All this while the more usual sects of Protestantism have set no such store by instantaneous conversion. For them as for the Catholic Church, Christ’s blood, the sacraments, and the individual’s ordinary religious duties are practically supposed to suffice to his salvation, even though no acute crisis of self‐despair and surrender followed by relief should be experienced. For Methodism, on the contrary, unless there have been a crisis of this sort, salvation is only offered, not effectively received, and Christ’s sacrifice in so far forth is incomplete. Methodism surely here follows, if not the healthier‐minded, yet on the whole the profounder spiritual instinct. The individual models which it has set up as typical and worthy of imitation are not only the more interesting dramatically, but psychologically they have been the more complete.
In the fully evolved Revivalism of Great Britain and America we have, so to speak, the codified and stereotyped procedure to which this way of thinking has led.

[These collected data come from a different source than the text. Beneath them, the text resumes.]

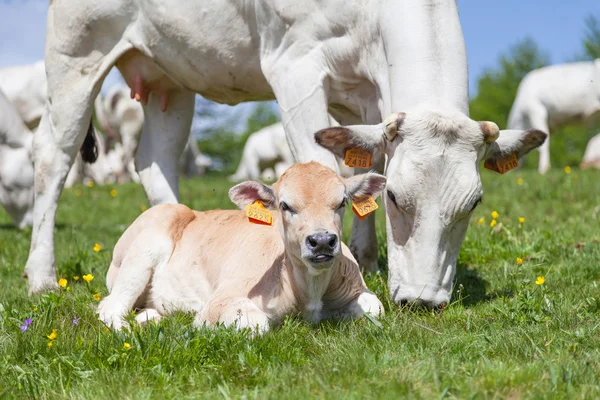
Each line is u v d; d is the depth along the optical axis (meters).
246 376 3.96
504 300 5.45
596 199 10.45
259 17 6.50
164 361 4.17
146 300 5.93
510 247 7.22
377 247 6.82
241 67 6.86
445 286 5.17
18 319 5.13
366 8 5.91
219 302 4.96
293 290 5.02
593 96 20.94
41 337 4.68
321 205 4.75
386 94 5.83
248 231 5.51
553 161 48.91
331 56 6.18
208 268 5.55
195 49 6.95
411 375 3.79
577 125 21.77
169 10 6.93
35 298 6.25
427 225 5.05
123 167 23.72
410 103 5.45
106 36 7.39
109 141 25.11
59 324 5.07
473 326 4.83
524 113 21.53
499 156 5.43
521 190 12.21
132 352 4.29
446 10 5.73
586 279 6.17
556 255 7.06
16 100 13.81
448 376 3.72
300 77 6.23
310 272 4.74
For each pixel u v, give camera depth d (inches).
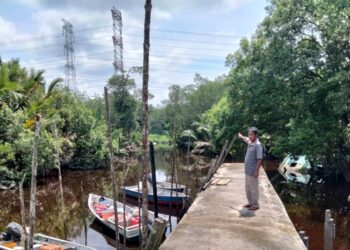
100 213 572.1
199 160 1535.4
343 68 776.9
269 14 908.6
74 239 502.9
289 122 877.8
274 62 854.5
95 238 507.5
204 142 1898.4
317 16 818.8
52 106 1141.1
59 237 513.3
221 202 367.9
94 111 1624.0
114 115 1956.2
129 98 2016.5
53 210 679.1
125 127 1941.4
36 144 176.2
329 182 931.3
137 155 1055.6
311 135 775.1
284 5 873.5
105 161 1325.0
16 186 885.8
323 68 807.1
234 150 1121.4
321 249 408.2
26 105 1011.9
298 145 816.3
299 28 851.4
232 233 266.1
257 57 932.6
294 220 547.8
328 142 812.0
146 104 257.3
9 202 743.7
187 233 266.4
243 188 445.4
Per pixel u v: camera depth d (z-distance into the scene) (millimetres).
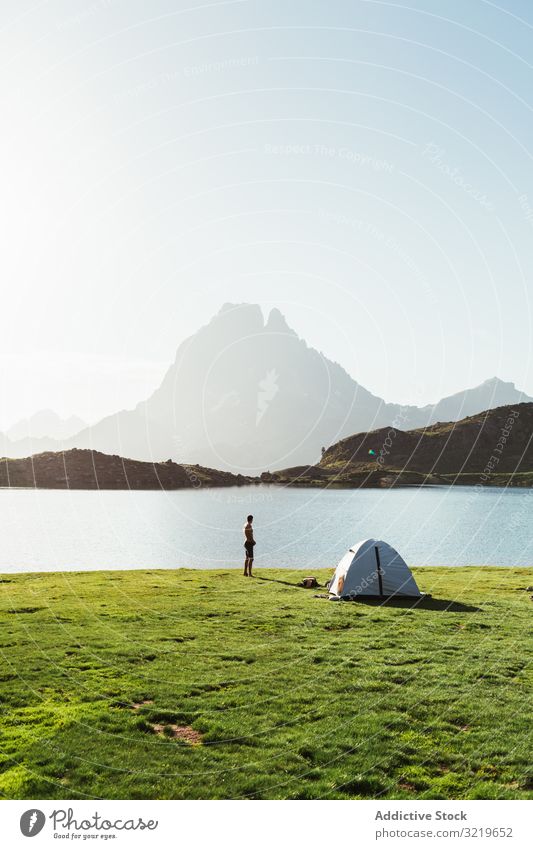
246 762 9781
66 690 12867
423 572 33062
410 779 9359
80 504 138500
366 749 10195
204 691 12969
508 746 10359
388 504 137125
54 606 21953
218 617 20469
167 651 16047
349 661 15219
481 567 35594
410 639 17531
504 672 14398
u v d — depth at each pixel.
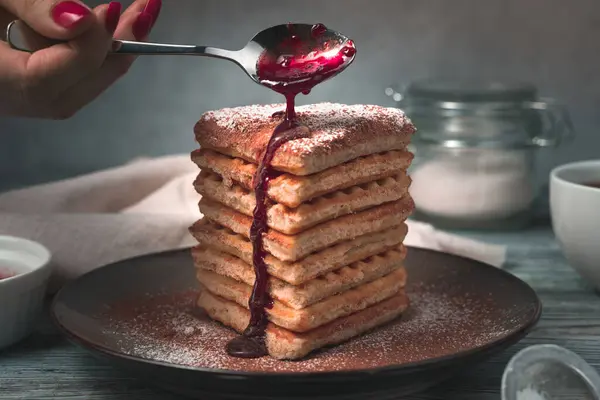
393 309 0.69
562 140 1.05
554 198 0.79
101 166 1.12
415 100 1.00
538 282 0.83
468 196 0.96
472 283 0.75
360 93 1.09
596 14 1.05
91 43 0.63
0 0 0.64
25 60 0.65
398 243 0.70
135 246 0.82
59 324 0.65
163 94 1.09
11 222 0.81
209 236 0.70
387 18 1.07
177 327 0.68
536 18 1.06
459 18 1.06
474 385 0.65
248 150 0.65
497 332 0.66
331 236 0.65
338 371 0.58
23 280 0.69
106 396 0.64
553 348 0.59
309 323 0.64
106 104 1.10
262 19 1.07
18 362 0.69
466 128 0.97
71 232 0.81
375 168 0.67
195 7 1.06
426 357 0.63
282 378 0.57
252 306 0.66
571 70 1.07
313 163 0.63
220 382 0.58
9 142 1.10
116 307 0.71
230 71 1.08
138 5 0.71
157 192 0.92
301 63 0.66
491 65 1.08
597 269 0.77
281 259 0.64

In spite of the unquestionable fact that saints of the once‐born type exist, that there may be a gradual growth in holiness without a cataclysm; in spite of the obvious leakage (as one may say) of much mere natural goodness into the scheme of salvation; revivalism has always assumed that only its own type of religious experience can be perfect; you must first be nailed on the cross of natural despair and agony, and then in the twinkling of an eye be miraculously released.
It is natural that those who personally have traversed such an experience should carry away a feeling of its being a miracle rather than a natural process. Voices are often heard, lights seen, or visions witnessed; automatic motor phenomena occur; and it always seems, after the surrender of the personal will, as if an extraneous higher power had flooded in and taken possession. Moreover the sense of renovation, safety, cleanness, rightness, can be so marvelous and jubilant as well to warrant one’s belief in a radically new substantial nature.
“Conversion,” writes the New England Puritan, Joseph Alleine, “is not the putting in a patch of holiness; but with the true convert holiness is woven into all his powers, principles, and practice. The sincere Christian is quite a new fabric, from the foundation to the top‐stone. He is a new man, a new creature.”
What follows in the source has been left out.